Eğer Scholz, Zelenski’den bugün bazı sağlam güvenceler almayı başarıp bunları Putin’e taşıyarak bazı hususların da kendisi garantörü olmayı seçerse, savaş tamtamları susabilecek, Avrupa rahat bir nefes alacak. ABD’nin “tamtam istihbaratını” bu girişimler öncesinde Alman “der Spiegel” üzerinden piyasaya sürmeye çalışması ve Berlin’in çabasını akamete uğratma gayreti de bu yüzden zaten.
Rusya ve Doğu Avrupa tarihi alanında uzman, Alman tarihçi Tarık Cyril Amar, geçenlerde kaleme aldığı konuyla ilgili bir yazısında, Ukrayna’da barışa giden tek yolun, altına 12 Şubat 2015 tarihinde Ukrayna hükûmetinin de imza attığı Minsk II Anlaşması’nın uygulanmasından geçtiğini yazıyordu. Aynı fikirdeyim. Şu günlerde Koç Üniversitesi’nde görev yapan Amar’a göre, Ukrayna herhangi bir “yörüngenin” içinde değil de o “yörüngeler” arasında kalırsa, daha zengin ve huzurlu bir gelecek perspektifi yakalayabilir. Galiba Amar bu konuda da haklı. Aslında Ukrayna meselesine bakıldığında, gerilim kaynağı olan tüm sorunları tek bir paket ile çözmeyi ummak hata muhtemelen. Fakat -Kırım meselesi dışarda tutulduğunda da- temel sorunun Ukrayna’nın jeopolitik yöneliminde düğümlendiği görülüyor. Bu bahiste, kanımca Washington, Ukrayna’nın tarafsız kalmasını/kalabilmesini dünyanın sonu olarak görmeyi bırakmalı. Barışa giden yolda fark yaratacak yaklaşım ancak böyle yakalanabilir.

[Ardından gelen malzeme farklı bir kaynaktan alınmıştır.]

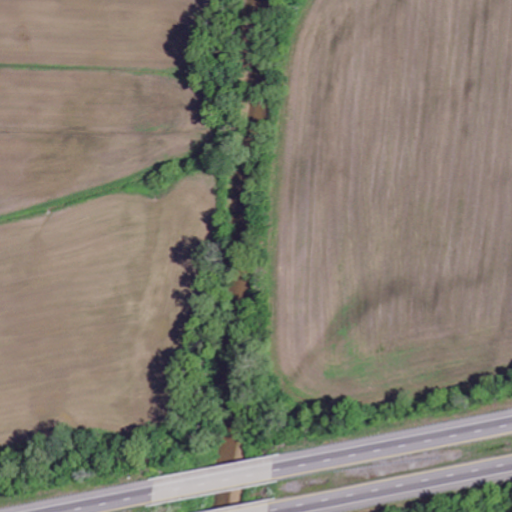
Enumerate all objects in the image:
road: (393, 442)
road: (214, 477)
road: (394, 488)
road: (94, 500)
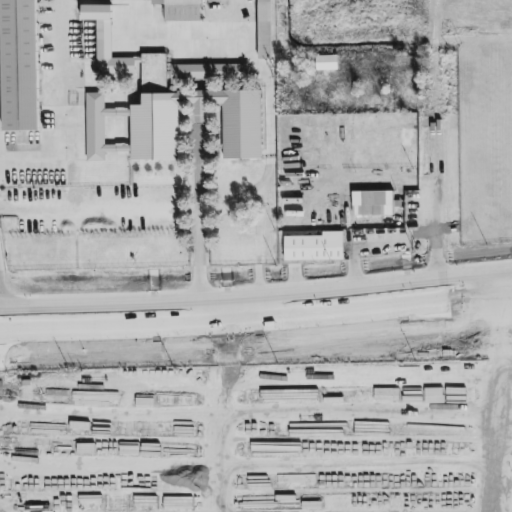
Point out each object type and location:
building: (264, 29)
building: (107, 43)
building: (326, 63)
building: (20, 66)
building: (193, 110)
road: (444, 135)
road: (200, 194)
road: (230, 202)
building: (372, 204)
building: (314, 247)
road: (200, 272)
road: (256, 291)
road: (256, 317)
road: (495, 402)
road: (217, 428)
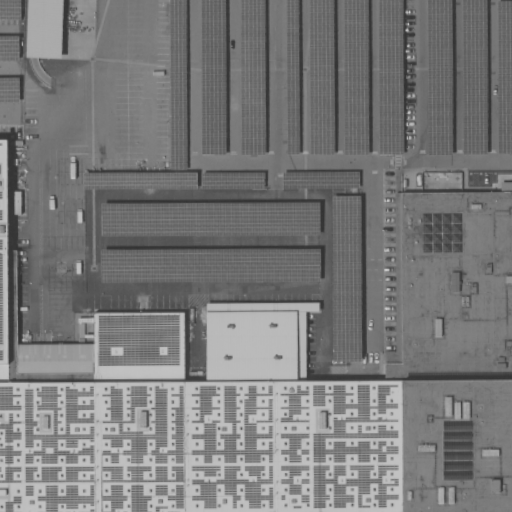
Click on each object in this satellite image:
building: (9, 9)
building: (42, 28)
building: (43, 28)
building: (174, 53)
road: (371, 81)
road: (490, 81)
building: (8, 89)
road: (313, 90)
road: (350, 90)
road: (453, 99)
road: (415, 103)
road: (483, 162)
road: (372, 171)
building: (112, 180)
building: (318, 180)
building: (439, 182)
road: (371, 230)
building: (3, 252)
building: (454, 267)
road: (314, 274)
building: (461, 376)
building: (282, 402)
building: (239, 425)
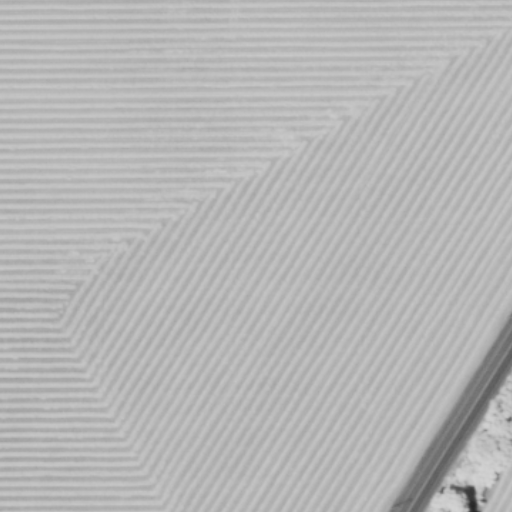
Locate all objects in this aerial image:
crop: (240, 242)
road: (459, 425)
crop: (486, 470)
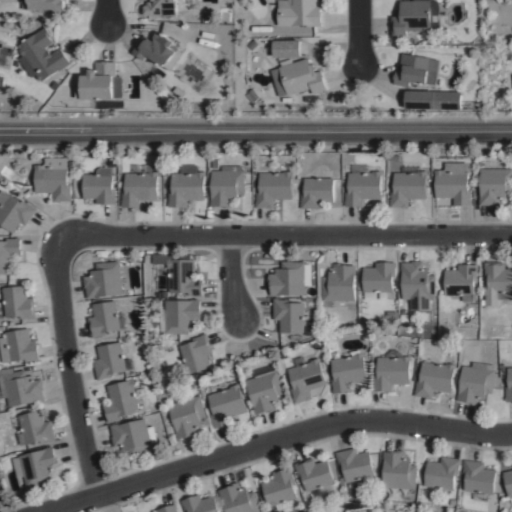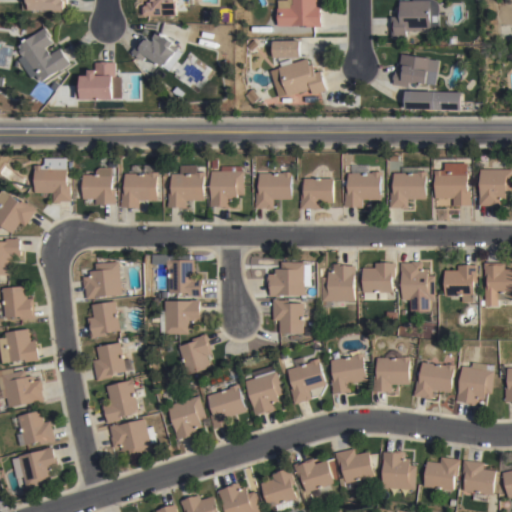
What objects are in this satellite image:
building: (39, 5)
building: (51, 5)
building: (160, 7)
building: (156, 8)
road: (105, 12)
building: (294, 12)
building: (299, 12)
building: (431, 14)
building: (434, 14)
building: (407, 17)
building: (411, 17)
road: (358, 32)
building: (286, 47)
building: (282, 48)
building: (151, 49)
building: (158, 49)
building: (40, 55)
building: (41, 55)
building: (416, 69)
building: (413, 70)
building: (191, 75)
building: (294, 78)
building: (297, 78)
building: (96, 82)
building: (97, 82)
building: (434, 99)
building: (429, 100)
road: (256, 129)
building: (214, 163)
building: (49, 178)
building: (53, 178)
building: (450, 183)
building: (453, 183)
building: (223, 184)
building: (100, 185)
building: (140, 185)
building: (226, 185)
building: (361, 185)
building: (491, 185)
building: (494, 185)
building: (96, 186)
building: (183, 186)
building: (186, 186)
building: (408, 186)
building: (359, 187)
building: (404, 187)
building: (136, 188)
building: (270, 188)
building: (273, 188)
building: (317, 190)
building: (313, 192)
building: (14, 211)
building: (12, 212)
road: (288, 236)
building: (7, 253)
building: (8, 254)
building: (178, 275)
building: (182, 277)
building: (375, 277)
building: (288, 279)
building: (290, 279)
building: (101, 280)
building: (104, 280)
building: (378, 280)
building: (461, 281)
road: (233, 282)
building: (458, 282)
building: (497, 282)
building: (496, 283)
building: (336, 284)
building: (338, 284)
building: (414, 285)
building: (417, 285)
building: (14, 303)
building: (17, 303)
building: (179, 315)
building: (180, 316)
building: (287, 316)
building: (289, 316)
building: (101, 318)
building: (106, 318)
building: (15, 346)
building: (18, 346)
building: (194, 353)
building: (194, 354)
building: (472, 356)
building: (107, 360)
building: (111, 361)
road: (68, 369)
building: (344, 371)
building: (348, 371)
building: (392, 371)
building: (387, 373)
building: (431, 378)
building: (306, 379)
building: (434, 379)
building: (302, 380)
building: (472, 382)
building: (476, 382)
building: (507, 383)
building: (19, 387)
building: (509, 387)
building: (18, 388)
building: (265, 390)
building: (262, 392)
building: (119, 400)
building: (122, 401)
building: (223, 405)
building: (225, 406)
building: (185, 416)
building: (188, 416)
building: (32, 428)
building: (33, 429)
building: (128, 437)
building: (134, 437)
road: (276, 439)
building: (351, 465)
building: (38, 466)
building: (354, 467)
building: (395, 470)
building: (398, 471)
building: (438, 473)
building: (310, 474)
building: (441, 474)
building: (314, 475)
building: (474, 478)
building: (478, 478)
building: (506, 482)
building: (508, 482)
building: (341, 483)
building: (276, 488)
building: (24, 490)
building: (279, 490)
building: (235, 499)
building: (238, 499)
building: (198, 504)
building: (198, 504)
building: (164, 509)
building: (167, 509)
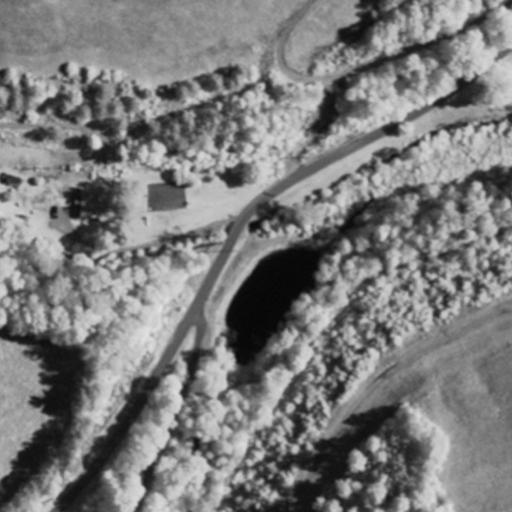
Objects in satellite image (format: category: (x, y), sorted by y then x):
road: (363, 68)
road: (331, 155)
building: (92, 205)
road: (141, 248)
road: (195, 312)
road: (130, 415)
road: (170, 416)
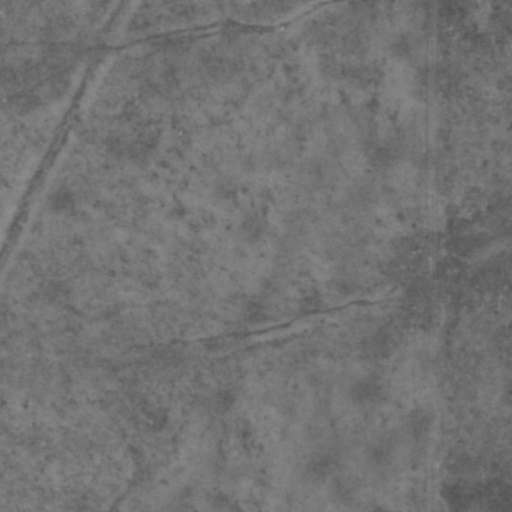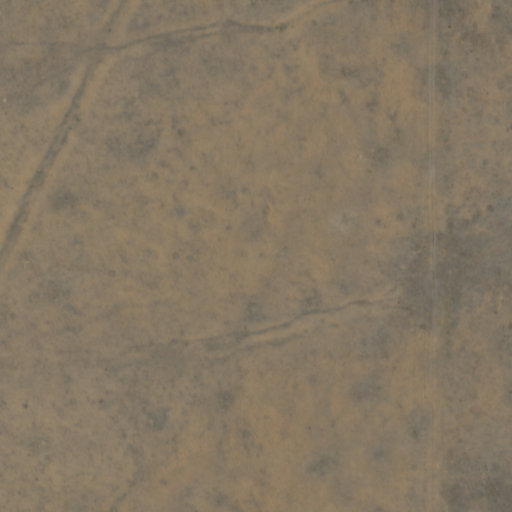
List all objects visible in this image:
road: (421, 256)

Lakin Afganistan gibi (2001-2021 arasındaki işgalin de katkısıyla bizzat Washington tarafından) yoksullaştırılmış bir ülkenin New York'taki Federal Rezerv’de bulunan 7 milyar dolarını gasp etmiş ve geçen günlerde bu paranın yarısının ABD’deki 11 Eylül 2001 kurbanlarının tazminat bekleyen ailelerine verilmesine karar verme utancına imza atmış bir Beyaz Saray yönetimi ile, bu “demokrat” (!) Biden ile böyle bir yaklaşım ne kadar mümkün, bilemiyorum.